TRECHO FORNECIDO:
+++

PAULO LEMINSKI...

"Eu tenho um poema para vocês. Nem sabia o que fazer com ele. Este é para nós picarescos. Este poema é igual onça que vai beber a água no lugar certo. Vai cair direitinho no jornal nosso. Sem dúvida é perfeito "Merda e Ouro" publicado no Pícaro".

(Durante entrevista exclusiva, publicada nas próximas páginas)

MERDA E OURO

Merda é veneno.
No entanto, não há nada
que seja mais bonito
que uma bela cagada.
Cagam ricos, cagam padres,
cagam reis e cagam fadas.
Não há merda que se compare
à bosta da pessoa amada.


...UMA PESSOA CÂNDIDA
Jairo Máximo


Poeta, tradutor, prosador, Paulo Leminski, rapaz alegre e teatral que quando fala exibe um bonito casamento do gesto e a palavra, recebeu em seu recanto no bairro Cruz do Pilarzinho - Curitiba, estes picaretas para um bom papo à base de tragos diversos, vinhos e um queijo maneiro (talvez mineiro).

Infância, Adolescência e Educação

    Existem algumas coisas na vida que não dá para melhorar. Ninguém consegue melhorar a forma do ovo e nem o gosto da água.

Movimento Poético no Brasil

    Acredito que o único movimento é o movimento dos poetas indo de lá pra cá, de cá pra lá. A gente está mais parecido com os Estados Unidos do que com a França. Esta coisa de movimento poético é uma coisa muito francesa. A literatura americana não tem movimento, só tem indivíduos Poe, Whitman, Fante, Kerouac, Jack London, Hemingway. Você vai enquadrá los em que lugar, de que jeito...
    Assim, a literatura brasileira está deixando de ser uma literatura de movimento para ser uma literatura de indivíduos.

+++

REQUISITOS DO EXERCÍCIO:
Prossiga a entrevista com Paulo Leminski a partir da última frase do trecho fornecido. Os itens que vêm a seguir não são necessários.

+++

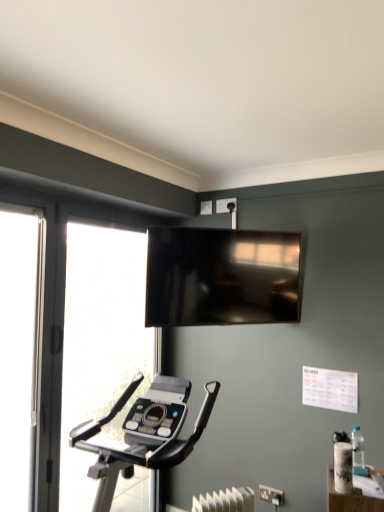
Question: From the image's perspective, is transparent glass screen door at left over transparent glass window at left?

Choices:
 (A) no
 (B) yes

Answer: (B)

Question: From a real-world perspective, is transparent glass screen door at left over transparent glass window at left?

Choices:
 (A) no
 (B) yes

Answer: (B)

Question: Is transparent glass screen door at left completely or partially outside of transparent glass window at left?

Choices:
 (A) yes
 (B) no

Answer: (A)

Question: Considering the relative sizes of transparent glass screen door at left and transparent glass window at left in the image provided, is transparent glass screen door at left smaller than transparent glass window at left?

Choices:
 (A) no
 (B) yes

Answer: (B)

Question: Considering the relative positions of transparent glass screen door at left and transparent glass window at left in the image provided, is transparent glass screen door at left to the left of transparent glass window at left from the viewer's perspective?

Choices:
 (A) no
 (B) yes

Answer: (B)

Question: Is matte black tv at upper center in front of or behind white plastic electric outlet at center, the 2th electric outlet positioned from the top, in the image?

Choices:
 (A) front
 (B) behind

Answer: (A)

Question: Would you say matte black tv at upper center is to the left or to the right of white plastic electric outlet at center, acting as the first electric outlet starting from the bottom, in the picture?

Choices:
 (A) right
 (B) left

Answer: (B)

Question: Looking at their shapes, would you say matte black tv at upper center is wider or thinner than white plastic electric outlet at center, the second electric outlet viewed from the back?

Choices:
 (A) wide
 (B) thin

Answer: (A)

Question: Based on their sizes in the image, would you say matte black tv at upper center is bigger or smaller than white plastic electric outlet at center, the 1th electric outlet from the front?

Choices:
 (A) small
 (B) big

Answer: (B)

Question: In the image, is matte black tv at upper center positioned in front of or behind transparent glass window at left?

Choices:
 (A) behind
 (B) front

Answer: (A)

Question: In terms of size, does matte black tv at upper center appear bigger or smaller than transparent glass window at left?

Choices:
 (A) big
 (B) small

Answer: (B)

Question: In terms of width, does matte black tv at upper center look wider or thinner when compared to transparent glass window at left?

Choices:
 (A) thin
 (B) wide

Answer: (A)

Question: Is matte black tv at upper center spatially inside transparent glass window at left, or outside of it?

Choices:
 (A) inside
 (B) outside

Answer: (B)

Question: In the image, is white plastic electric outlet at upper center, marked as the second electric outlet in a bottom-to-top arrangement, on the left side or the right side of transparent glass window at left?

Choices:
 (A) left
 (B) right

Answer: (B)

Question: From the image's perspective, is white plastic electric outlet at upper center, positioned as the 1th electric outlet in back-to-front order, above or below transparent glass window at left?

Choices:
 (A) above
 (B) below

Answer: (A)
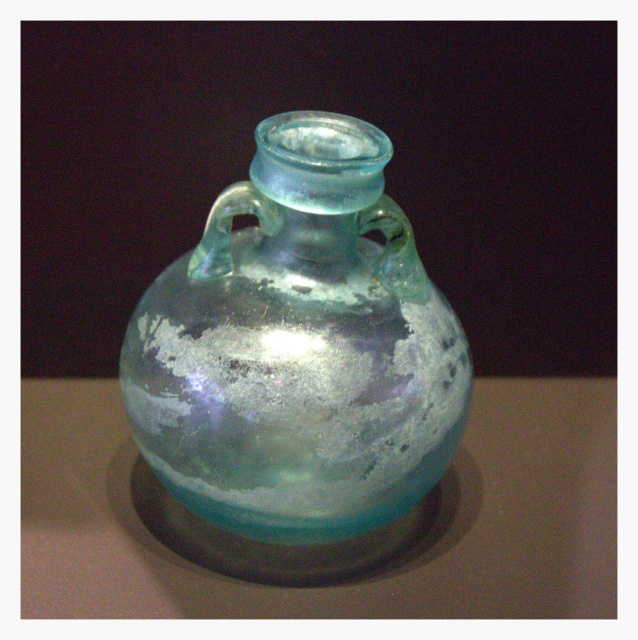
Question: Can you confirm if translucent glass vase at center is smaller than translucent glass jar at center?

Choices:
 (A) no
 (B) yes

Answer: (B)

Question: Does translucent glass vase at center have a lesser width compared to translucent glass jar at center?

Choices:
 (A) yes
 (B) no

Answer: (A)

Question: Does translucent glass vase at center appear on the left side of translucent glass jar at center?

Choices:
 (A) no
 (B) yes

Answer: (B)

Question: Which of the following is the farthest from the observer?

Choices:
 (A) (415, 454)
 (B) (63, 406)

Answer: (B)

Question: Which of the following is the closest to the observer?

Choices:
 (A) (332, 540)
 (B) (530, 524)

Answer: (A)

Question: Which object is closer to the camera taking this photo?

Choices:
 (A) translucent glass jar at center
 (B) translucent glass vase at center

Answer: (B)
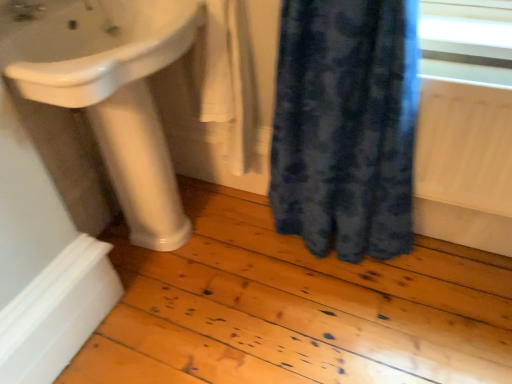
This screenshot has width=512, height=384. What do you see at coordinates (98, 48) in the screenshot? I see `white glossy sink at upper left` at bounding box center [98, 48].

Measure the distance between white cotton towel at center and camera.

white cotton towel at center and camera are 3.72 feet apart from each other.

Identify the location of matte white tap at upper left. (26, 9).

Consider the image. Is white glossy pedestal at lower left not near white cotton towel at center?

white glossy pedestal at lower left is actually quite close to white cotton towel at center.

You are a GUI agent. You are given a task and a screenshot of the screen. Output one action in this format:
    pyautogui.click(x=<x>, y=<y>)
    Task: Click on the pillar below the white cotton towel at center (from the image's perspective)
    
    Given the screenshot: What is the action you would take?
    pyautogui.click(x=140, y=167)

In terms of height, does white glossy pedestal at lower left look taller or shorter compared to white cotton towel at center?

white glossy pedestal at lower left is taller than white cotton towel at center.

Can you confirm if white glossy pedestal at lower left is smaller than white cotton towel at center?

Actually, white glossy pedestal at lower left might be larger than white cotton towel at center.

Would you say white glossy pedestal at lower left is to the left or to the right of matte white tap at upper left in the picture?

white glossy pedestal at lower left is to the right of matte white tap at upper left.

Which of these two, white glossy pedestal at lower left or matte white tap at upper left, is bigger?

Bigger between the two is white glossy pedestal at lower left.

Which is behind, white glossy pedestal at lower left or matte white tap at upper left?

white glossy pedestal at lower left is further from the camera.

Which is further, (168, 232) or (14, 16)?

Point (168, 232)

Which of these two, matte white tap at upper left or white glossy sink at upper left, is thinner?

Thinner between the two is matte white tap at upper left.

Is point (38, 7) closer to camera compared to point (124, 58)?

That is False.

From a real-world perspective, does matte white tap at upper left stand above white glossy sink at upper left?

Indeed, from a real-world perspective, matte white tap at upper left stands above white glossy sink at upper left.

Where is `sink located in front of the matte white tap at upper left`? The image size is (512, 384). sink located in front of the matte white tap at upper left is located at coordinates (98, 48).

Considering the sizes of objects white glossy sink at upper left and white glossy pedestal at lower left in the image provided, who is smaller, white glossy sink at upper left or white glossy pedestal at lower left?

white glossy pedestal at lower left is smaller.

Which object is wider, white glossy sink at upper left or white glossy pedestal at lower left?

white glossy sink at upper left.

Which is farther from the camera, (53, 88) or (172, 238)?

The point (172, 238) is farther.

Is white glossy sink at upper left facing towards white glossy pedestal at lower left?

No, white glossy sink at upper left does not turn towards white glossy pedestal at lower left.

Considering the sizes of objects matte white tap at upper left and white glossy pedestal at lower left in the image provided, who is bigger, matte white tap at upper left or white glossy pedestal at lower left?

With larger size is white glossy pedestal at lower left.

Is matte white tap at upper left next to white glossy pedestal at lower left and touching it?

There is a gap between matte white tap at upper left and white glossy pedestal at lower left.

Which of these two, matte white tap at upper left or white glossy pedestal at lower left, stands shorter?

matte white tap at upper left is shorter.

From a real-world perspective, is matte white tap at upper left below white glossy pedestal at lower left?

No, from a real-world perspective, matte white tap at upper left is not below white glossy pedestal at lower left.

Is blue textured fabric at lower right directly adjacent to white glossy pedestal at lower left?

blue textured fabric at lower right and white glossy pedestal at lower left are clearly separated.

Looking at their sizes, would you say blue textured fabric at lower right is wider or thinner than white glossy pedestal at lower left?

Clearly, blue textured fabric at lower right has more width compared to white glossy pedestal at lower left.

What's the angular difference between blue textured fabric at lower right and white glossy pedestal at lower left's facing directions?

There is a 88.6-degree angle between the facing directions of blue textured fabric at lower right and white glossy pedestal at lower left.

Is white cotton towel at center closer to the viewer compared to white glossy pedestal at lower left?

No, the depth of white cotton towel at center is greater than that of white glossy pedestal at lower left.

Is white cotton towel at center spatially inside white glossy pedestal at lower left, or outside of it?

The correct answer is: outside.

Which object is positioned more to the right, white cotton towel at center or white glossy pedestal at lower left?

white cotton towel at center is more to the right.

You are a GUI agent. You are given a task and a screenshot of the screen. Output one action in this format:
    pyautogui.click(x=<x>, y=<y>)
    Task: Click on the bath towel located above the white glossy pedestal at lower left (from the image's perspective)
    
    Given the screenshot: What is the action you would take?
    pyautogui.click(x=229, y=77)

This screenshot has width=512, height=384. I want to click on pillar that is under the matte white tap at upper left (from a real-world perspective), so click(140, 167).

Estimate the real-world distances between objects in this image. Which object is closer to white glossy sink at upper left, white cotton towel at center or blue textured fabric at lower right?

Based on the image, white cotton towel at center appears to be nearer to white glossy sink at upper left.

Looking at the image, which one is located closer to white glossy pedestal at lower left, blue textured fabric at lower right or white cotton towel at center?

white cotton towel at center is positioned closer to the anchor white glossy pedestal at lower left.

Which object lies further to the anchor point white glossy sink at upper left, white cotton towel at center or white glossy pedestal at lower left?

white cotton towel at center lies further to white glossy sink at upper left than the other object.

Looking at the image, which one is located closer to white glossy sink at upper left, blue textured fabric at lower right or matte white tap at upper left?

matte white tap at upper left is closer to white glossy sink at upper left.

Based on their spatial positions, is white glossy pedestal at lower left or white cotton towel at center further from white glossy sink at upper left?

Among the two, white cotton towel at center is located further to white glossy sink at upper left.

Looking at this image, looking at the image, which one is located further to blue textured fabric at lower right, white cotton towel at center or white glossy sink at upper left?

white glossy sink at upper left.

Which object lies nearer to the anchor point blue textured fabric at lower right, matte white tap at upper left or white cotton towel at center?

Based on the image, white cotton towel at center appears to be nearer to blue textured fabric at lower right.

Considering their positions, is matte white tap at upper left positioned closer to white glossy sink at upper left than white cotton towel at center?

Based on the image, matte white tap at upper left appears to be nearer to white glossy sink at upper left.

Locate an element on the screen. This screenshot has height=384, width=512. sink between matte white tap at upper left and white cotton towel at center in the horizontal direction is located at coordinates (98, 48).

Where is `sink between matte white tap at upper left and white glossy pedestal at lower left in the up-down direction`? sink between matte white tap at upper left and white glossy pedestal at lower left in the up-down direction is located at coordinates (98, 48).

The height and width of the screenshot is (384, 512). I want to click on bath towel between white glossy sink at upper left and blue textured fabric at lower right, so click(229, 77).

Where is `pillar between white glossy sink at upper left and white cotton towel at center along the z-axis`? The width and height of the screenshot is (512, 384). pillar between white glossy sink at upper left and white cotton towel at center along the z-axis is located at coordinates (140, 167).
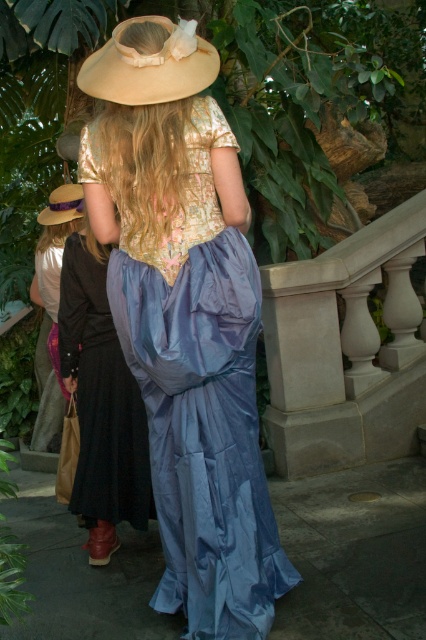
You are standing at the camera position in the botanical garden. You want to hand a small gift to the person wearing the matte blue dress at center. How many steps do you need to take to reach them?

The matte blue dress at center is 11.25 feet away from the camera. Assuming an average step length of 3 feet, you would need to take approximately 4 steps to reach them.

You are standing in the botanical garden and want to find the matte blue dress at center. According to the coordinates provided, in which direction should you look relative to your current position?

You should look towards the center of the image, as the matte blue dress at center is located at coordinates point [100,403], which corresponds to the central area.

You are a photographer trying to capture both the shiny blue fabric dress at center and the brown straw cowboy hat at upper left in a single frame. Given their sizes, which one might you need to adjust your camera focus on first to ensure clarity?

The shiny blue fabric dress at center is bigger than the brown straw cowboy hat at upper left, so you should focus on the shiny blue fabric dress at center first to ensure its details are clear before adjusting for the smaller object.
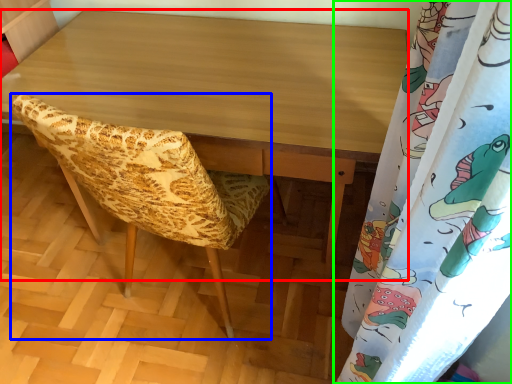
Question: Based on their relative distances, which object is nearer to desk (highlighted by a red box)? Choose from furniture (highlighted by a blue box) and curtain (highlighted by a green box).

Choices:
 (A) furniture
 (B) curtain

+++

RESPOSTA:
Brasiliense é o canal

    Quando eu e a brasiliense nos descobrimos, aí por volta de 82/83, a brasiliense já existia e eu também. Então, nem eu inventei a brasiliense nem ela me inventou, Houve um lugar onde a gente se encontrou e as coisas rolaram legal. Como continuam rolando. A brasiliense me mima. Ela me trata bem pra caralho.

Literatura Beat foi golpe

    Eu acho que a coisa da literatura beatnik é uma coisa que a gente merecia saber, conhecer e tal. Quando alguém faz isso como a brasiliense fez, pintam uns imbecis da FSP e dizem assim: "É, tão botando Kerouac, Burroughs, Ferlinghetti 20 anos depois". Mas que merda! E se eu quero conhecer agora. Foda se. Não importa se ela não chegava, quando chega. Que seja bem vinda, porra! Chega de anti americanismo primário.

Vestes a camisa do PCB

    Eu sou do Partido Comunista Brasileiro (PCB). Inclusive até saí na TV, no horário político do TRE apoiando candidatos comunistas. Eu não quero que o Brasil seja igual à União Soviética, mas eu sou comunista.
    0 PC é oportunista. Não é utópico. Os comunistas acreditam que a história está trabalhando a seu favor. Achamos que a história tem um destino, Então, você não tem pressa. 0 PMDB tem uma pressa. 0 PDT tem outra pressa. 0 meu partido tem uma proposta geral para a sociedade. Enquanto comunista eu tenho uma proposta para a sociedade.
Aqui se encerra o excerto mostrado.